Top of Data
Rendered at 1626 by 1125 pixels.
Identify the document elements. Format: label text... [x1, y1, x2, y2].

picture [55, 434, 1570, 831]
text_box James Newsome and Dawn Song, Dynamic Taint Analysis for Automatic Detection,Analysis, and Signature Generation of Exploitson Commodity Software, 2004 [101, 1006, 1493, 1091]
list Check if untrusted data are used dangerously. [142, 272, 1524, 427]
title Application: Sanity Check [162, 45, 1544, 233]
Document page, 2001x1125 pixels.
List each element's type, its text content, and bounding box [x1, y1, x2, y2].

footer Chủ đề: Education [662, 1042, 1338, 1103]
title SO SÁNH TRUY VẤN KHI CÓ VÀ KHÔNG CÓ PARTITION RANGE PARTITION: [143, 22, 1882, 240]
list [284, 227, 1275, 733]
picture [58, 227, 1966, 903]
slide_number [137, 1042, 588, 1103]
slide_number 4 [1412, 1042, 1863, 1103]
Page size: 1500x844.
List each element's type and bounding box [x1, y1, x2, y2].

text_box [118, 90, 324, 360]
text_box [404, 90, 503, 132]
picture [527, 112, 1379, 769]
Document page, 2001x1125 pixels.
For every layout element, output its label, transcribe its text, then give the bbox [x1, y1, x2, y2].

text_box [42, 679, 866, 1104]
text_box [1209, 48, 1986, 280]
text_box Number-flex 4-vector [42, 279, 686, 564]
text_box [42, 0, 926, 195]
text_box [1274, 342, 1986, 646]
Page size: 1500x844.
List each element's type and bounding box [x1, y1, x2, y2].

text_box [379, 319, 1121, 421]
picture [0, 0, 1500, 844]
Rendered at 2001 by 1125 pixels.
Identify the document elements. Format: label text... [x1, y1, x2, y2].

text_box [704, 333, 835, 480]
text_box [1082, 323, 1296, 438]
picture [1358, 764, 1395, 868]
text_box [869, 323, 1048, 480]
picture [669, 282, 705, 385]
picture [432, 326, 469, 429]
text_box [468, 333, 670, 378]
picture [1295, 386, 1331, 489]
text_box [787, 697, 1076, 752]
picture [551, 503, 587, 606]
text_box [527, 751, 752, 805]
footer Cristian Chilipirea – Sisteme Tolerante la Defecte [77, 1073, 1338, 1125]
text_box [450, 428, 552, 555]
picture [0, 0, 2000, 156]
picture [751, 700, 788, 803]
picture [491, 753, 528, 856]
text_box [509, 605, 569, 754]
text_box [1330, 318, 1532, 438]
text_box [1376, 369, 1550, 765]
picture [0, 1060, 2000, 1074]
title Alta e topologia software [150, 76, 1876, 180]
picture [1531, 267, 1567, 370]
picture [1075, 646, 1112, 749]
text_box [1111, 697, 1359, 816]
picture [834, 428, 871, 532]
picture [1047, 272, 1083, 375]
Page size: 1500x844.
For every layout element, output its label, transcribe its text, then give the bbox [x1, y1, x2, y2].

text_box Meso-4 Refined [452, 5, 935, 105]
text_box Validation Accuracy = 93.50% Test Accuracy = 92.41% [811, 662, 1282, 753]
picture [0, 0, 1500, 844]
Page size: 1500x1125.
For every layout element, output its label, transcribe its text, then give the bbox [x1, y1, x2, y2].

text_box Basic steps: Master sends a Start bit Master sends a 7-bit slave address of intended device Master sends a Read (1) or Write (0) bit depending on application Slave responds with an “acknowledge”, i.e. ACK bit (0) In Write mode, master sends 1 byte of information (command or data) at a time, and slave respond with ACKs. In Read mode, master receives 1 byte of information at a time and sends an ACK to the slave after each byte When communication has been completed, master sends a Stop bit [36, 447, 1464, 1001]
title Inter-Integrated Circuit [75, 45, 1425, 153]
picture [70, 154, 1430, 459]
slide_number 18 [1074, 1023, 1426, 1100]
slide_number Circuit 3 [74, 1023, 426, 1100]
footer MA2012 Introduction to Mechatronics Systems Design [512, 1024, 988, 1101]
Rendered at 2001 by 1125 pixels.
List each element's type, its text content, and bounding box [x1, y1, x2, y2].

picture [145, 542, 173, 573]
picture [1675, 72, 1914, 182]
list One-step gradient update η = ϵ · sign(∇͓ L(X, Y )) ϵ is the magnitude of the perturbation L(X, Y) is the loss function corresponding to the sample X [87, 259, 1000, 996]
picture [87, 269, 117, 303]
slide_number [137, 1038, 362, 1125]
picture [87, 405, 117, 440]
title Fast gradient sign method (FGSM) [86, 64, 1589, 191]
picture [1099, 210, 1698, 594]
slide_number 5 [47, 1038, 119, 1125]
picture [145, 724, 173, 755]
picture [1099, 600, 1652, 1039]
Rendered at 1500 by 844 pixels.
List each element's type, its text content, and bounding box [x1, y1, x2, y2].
Bottom of Data
> [Directions for this task]:
Exact copies of every record above are required.

> [Answer section]:
Rendered at 1626 by 1125 pixels.
Identify the document elements. Format: label text... [x1, y1, x2, y2].

picture [55, 434, 1570, 831]
text_box James Newsome and Dawn Song, Dynamic Taint Analysis for Automatic Detection,Analysis, and Signature Generation of Exploitson Commodity Software, 2004 [101, 1006, 1493, 1091]
list Check if untrusted data are used dangerously. [142, 272, 1524, 427]
title Application: Sanity Check [162, 45, 1544, 233]
Document page, 2001x1125 pixels.
List each element's type, its text content, and bounding box [x1, y1, x2, y2].

footer Chủ đề: Education [662, 1042, 1338, 1103]
title SO SÁNH TRUY VẤN KHI CÓ VÀ KHÔNG CÓ PARTITION RANGE PARTITION: [143, 22, 1882, 240]
list [284, 227, 1275, 733]
picture [58, 227, 1966, 903]
slide_number [137, 1042, 588, 1103]
slide_number 4 [1412, 1042, 1863, 1103]
Page size: 1500x844.
List each element's type and bounding box [x1, y1, x2, y2].

text_box [118, 90, 324, 360]
text_box [404, 90, 503, 132]
picture [527, 112, 1379, 769]
Document page, 2001x1125 pixels.
For every layout element, output its label, transcribe its text, then give the bbox [x1, y1, x2, y2].

text_box [42, 679, 866, 1104]
text_box [1209, 48, 1986, 280]
text_box Number-flex 4-vector [42, 279, 686, 564]
text_box [42, 0, 926, 195]
text_box [1274, 342, 1986, 646]
Page size: 1500x844.
List each element's type and bounding box [x1, y1, x2, y2].

text_box [379, 319, 1121, 421]
picture [0, 0, 1500, 844]
Rendered at 2001 by 1125 pixels.
Identify the document elements. Format: label text... [x1, y1, x2, y2].

text_box [704, 333, 835, 480]
text_box [1082, 323, 1296, 438]
picture [1358, 764, 1395, 868]
text_box [869, 323, 1048, 480]
picture [669, 282, 705, 385]
picture [432, 326, 469, 429]
text_box [468, 333, 670, 378]
picture [1295, 386, 1331, 489]
text_box [787, 697, 1076, 752]
picture [551, 503, 587, 606]
text_box [527, 751, 752, 805]
footer Cristian Chilipirea – Sisteme Tolerante la Defecte [77, 1073, 1338, 1125]
text_box [450, 428, 552, 555]
picture [0, 0, 2000, 156]
picture [751, 700, 788, 803]
picture [491, 753, 528, 856]
text_box [509, 605, 569, 754]
text_box [1330, 318, 1532, 438]
text_box [1376, 369, 1550, 765]
picture [0, 1060, 2000, 1074]
title Alta e topologia software [150, 76, 1876, 180]
picture [1531, 267, 1567, 370]
picture [1075, 646, 1112, 749]
text_box [1111, 697, 1359, 816]
picture [834, 428, 871, 532]
picture [1047, 272, 1083, 375]
Page size: 1500x844.
For every layout element, output its label, transcribe its text, then give the bbox [x1, y1, x2, y2].

text_box Meso-4 Refined [452, 5, 935, 105]
text_box Validation Accuracy = 93.50% Test Accuracy = 92.41% [811, 662, 1282, 753]
picture [0, 0, 1500, 844]
Page size: 1500x1125.
For every layout element, output its label, transcribe its text, then give the bbox [x1, y1, x2, y2].

text_box Basic steps: Master sends a Start bit Master sends a 7-bit slave address of intended device Master sends a Read (1) or Write (0) bit depending on application Slave responds with an “acknowledge”, i.e. ACK bit (0) In Write mode, master sends 1 byte of information (command or data) at a time, and slave respond with ACKs. In Read mode, master receives 1 byte of information at a time and sends an ACK to the slave after each byte When communication has been completed, master sends a Stop bit [36, 447, 1464, 1001]
title Inter-Integrated Circuit [75, 45, 1425, 153]
picture [70, 154, 1430, 459]
slide_number 18 [1074, 1023, 1426, 1100]
slide_number Circuit 3 [74, 1023, 426, 1100]
footer MA2012 Introduction to Mechatronics Systems Design [512, 1024, 988, 1101]
Rendered at 2001 by 1125 pixels.
List each element's type, its text content, and bounding box [x1, y1, x2, y2].

picture [145, 542, 173, 573]
picture [1675, 72, 1914, 182]
list One-step gradient update η = ϵ · sign(∇͓ L(X, Y )) ϵ is the magnitude of the perturbation L(X, Y) is the loss function corresponding to the sample X [87, 259, 1000, 996]
picture [87, 269, 117, 303]
slide_number [137, 1038, 362, 1125]
picture [87, 405, 117, 440]
title Fast gradient sign method (FGSM) [86, 64, 1589, 191]
picture [1099, 210, 1698, 594]
slide_number 5 [47, 1038, 119, 1125]
picture [145, 724, 173, 755]
picture [1099, 600, 1652, 1039]
Rendered at 1500 by 844 pixels.
List each element's type, its text content, and bounding box [x1, y1, x2, y2].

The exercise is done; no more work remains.